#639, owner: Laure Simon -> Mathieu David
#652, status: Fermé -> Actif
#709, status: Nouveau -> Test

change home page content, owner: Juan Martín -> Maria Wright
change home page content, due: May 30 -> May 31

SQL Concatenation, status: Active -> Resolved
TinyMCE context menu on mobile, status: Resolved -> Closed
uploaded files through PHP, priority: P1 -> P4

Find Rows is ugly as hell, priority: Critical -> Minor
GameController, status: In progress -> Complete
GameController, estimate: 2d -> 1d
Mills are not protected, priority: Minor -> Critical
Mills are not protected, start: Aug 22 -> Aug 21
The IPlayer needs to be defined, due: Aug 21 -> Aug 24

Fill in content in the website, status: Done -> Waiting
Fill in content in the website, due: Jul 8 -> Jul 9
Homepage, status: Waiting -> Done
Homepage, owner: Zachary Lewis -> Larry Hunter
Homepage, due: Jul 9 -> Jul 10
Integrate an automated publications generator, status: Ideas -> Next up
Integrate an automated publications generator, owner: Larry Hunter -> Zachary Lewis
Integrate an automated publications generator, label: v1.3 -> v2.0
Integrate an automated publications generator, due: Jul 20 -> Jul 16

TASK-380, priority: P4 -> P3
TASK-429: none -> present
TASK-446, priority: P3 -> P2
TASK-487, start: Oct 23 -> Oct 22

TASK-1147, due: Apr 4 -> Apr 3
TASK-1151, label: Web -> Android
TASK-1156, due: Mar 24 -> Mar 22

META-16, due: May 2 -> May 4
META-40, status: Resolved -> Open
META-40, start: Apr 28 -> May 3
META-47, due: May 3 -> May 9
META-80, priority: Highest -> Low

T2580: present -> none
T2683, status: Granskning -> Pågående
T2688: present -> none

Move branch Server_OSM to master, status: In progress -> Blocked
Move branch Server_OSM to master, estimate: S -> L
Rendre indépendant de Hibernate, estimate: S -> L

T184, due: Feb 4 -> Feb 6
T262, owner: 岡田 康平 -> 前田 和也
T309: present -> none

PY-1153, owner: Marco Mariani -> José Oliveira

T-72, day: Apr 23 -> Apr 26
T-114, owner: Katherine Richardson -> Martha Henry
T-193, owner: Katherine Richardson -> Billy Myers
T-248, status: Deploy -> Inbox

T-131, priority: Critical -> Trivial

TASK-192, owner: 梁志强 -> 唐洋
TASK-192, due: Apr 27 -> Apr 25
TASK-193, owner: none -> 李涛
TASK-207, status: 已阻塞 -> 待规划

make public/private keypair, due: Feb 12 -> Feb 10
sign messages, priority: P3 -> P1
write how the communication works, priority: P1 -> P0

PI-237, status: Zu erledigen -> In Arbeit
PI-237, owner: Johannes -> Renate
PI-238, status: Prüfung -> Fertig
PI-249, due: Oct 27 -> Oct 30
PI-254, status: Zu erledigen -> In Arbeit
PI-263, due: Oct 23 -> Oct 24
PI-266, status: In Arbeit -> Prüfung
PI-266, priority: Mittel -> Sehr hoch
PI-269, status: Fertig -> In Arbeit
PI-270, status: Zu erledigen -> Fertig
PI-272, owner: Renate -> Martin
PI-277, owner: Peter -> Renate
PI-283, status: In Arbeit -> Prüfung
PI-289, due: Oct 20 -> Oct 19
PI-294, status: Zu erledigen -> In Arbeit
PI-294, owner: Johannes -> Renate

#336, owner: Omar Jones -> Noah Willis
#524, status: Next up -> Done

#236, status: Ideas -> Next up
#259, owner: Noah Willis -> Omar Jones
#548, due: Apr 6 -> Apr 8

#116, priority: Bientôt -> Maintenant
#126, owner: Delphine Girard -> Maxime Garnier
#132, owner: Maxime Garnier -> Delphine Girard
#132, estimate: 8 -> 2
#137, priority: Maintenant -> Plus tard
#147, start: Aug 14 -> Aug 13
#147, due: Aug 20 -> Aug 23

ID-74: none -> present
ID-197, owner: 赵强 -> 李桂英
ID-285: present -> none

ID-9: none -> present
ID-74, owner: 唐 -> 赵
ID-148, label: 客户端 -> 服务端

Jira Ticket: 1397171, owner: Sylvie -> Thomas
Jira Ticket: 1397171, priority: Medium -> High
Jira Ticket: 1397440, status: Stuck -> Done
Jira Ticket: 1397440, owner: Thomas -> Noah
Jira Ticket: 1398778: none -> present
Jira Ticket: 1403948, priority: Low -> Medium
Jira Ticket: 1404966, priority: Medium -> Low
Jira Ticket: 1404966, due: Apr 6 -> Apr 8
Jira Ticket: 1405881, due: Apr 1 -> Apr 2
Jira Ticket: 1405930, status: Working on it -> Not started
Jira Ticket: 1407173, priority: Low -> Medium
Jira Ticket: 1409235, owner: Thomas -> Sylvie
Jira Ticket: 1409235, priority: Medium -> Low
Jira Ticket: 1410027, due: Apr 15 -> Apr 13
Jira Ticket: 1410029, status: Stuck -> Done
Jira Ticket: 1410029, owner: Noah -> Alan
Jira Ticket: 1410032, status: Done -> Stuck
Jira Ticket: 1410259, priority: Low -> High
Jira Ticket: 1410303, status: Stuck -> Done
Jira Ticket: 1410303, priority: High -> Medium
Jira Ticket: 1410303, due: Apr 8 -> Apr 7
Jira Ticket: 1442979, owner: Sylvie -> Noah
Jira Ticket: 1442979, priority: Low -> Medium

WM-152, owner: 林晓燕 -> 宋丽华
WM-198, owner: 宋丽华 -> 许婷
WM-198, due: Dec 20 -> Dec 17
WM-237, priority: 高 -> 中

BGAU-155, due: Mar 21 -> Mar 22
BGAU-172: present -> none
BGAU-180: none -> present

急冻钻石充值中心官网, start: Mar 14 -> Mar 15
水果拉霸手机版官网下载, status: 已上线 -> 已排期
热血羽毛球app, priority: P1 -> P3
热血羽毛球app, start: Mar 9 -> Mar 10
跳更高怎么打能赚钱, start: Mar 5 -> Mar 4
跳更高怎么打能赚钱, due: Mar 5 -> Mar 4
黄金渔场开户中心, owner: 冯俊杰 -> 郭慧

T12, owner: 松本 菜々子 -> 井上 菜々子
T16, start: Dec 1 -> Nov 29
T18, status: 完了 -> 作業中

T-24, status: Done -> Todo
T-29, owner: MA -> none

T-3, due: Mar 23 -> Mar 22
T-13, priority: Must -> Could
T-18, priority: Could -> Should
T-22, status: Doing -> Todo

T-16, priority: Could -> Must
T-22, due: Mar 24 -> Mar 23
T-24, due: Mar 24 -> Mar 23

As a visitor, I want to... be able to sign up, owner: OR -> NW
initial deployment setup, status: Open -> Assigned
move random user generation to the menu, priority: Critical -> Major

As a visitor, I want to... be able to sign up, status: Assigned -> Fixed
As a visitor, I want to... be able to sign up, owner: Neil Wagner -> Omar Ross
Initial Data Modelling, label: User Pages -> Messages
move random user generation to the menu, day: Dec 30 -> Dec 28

—————

**TASK DETAILS**
The line with "热血羽毛球app, priority: P1 -> P3" and every line after it up to the end of the entries: output those exactly, and only those.

**WRITTEN SOLUTION**
热血羽毛球app, priority: P1 -> P3
热血羽毛球app, start: Mar 9 -> Mar 10
跳更高怎么打能赚钱, start: Mar 5 -> Mar 4
跳更高怎么打能赚钱, due: Mar 5 -> Mar 4
黄金渔场开户中心, owner: 冯俊杰 -> 郭慧

T12, owner: 松本 菜々子 -> 井上 菜々子
T16, start: Dec 1 -> Nov 29
T18, status: 完了 -> 作業中

T-24, status: Done -> Todo
T-29, owner: MA -> none

T-3, due: Mar 23 -> Mar 22
T-13, priority: Must -> Could
T-18, priority: Could -> Should
T-22, status: Doing -> Todo

T-16, priority: Could -> Must
T-22, due: Mar 24 -> Mar 23
T-24, due: Mar 24 -> Mar 23

As a visitor, I want to... be able to sign up, owner: OR -> NW
initial deployment setup, status: Open -> Assigned
move random user generation to the menu, priority: Critical -> Major

As a visitor, I want to... be able to sign up, status: Assigned -> Fixed
As a visitor, I want to... be able to sign up, owner: Neil Wagner -> Omar Ross
Initial Data Modelling, label: User Pages -> Messages
move random user generation to the menu, day: Dec 30 -> Dec 28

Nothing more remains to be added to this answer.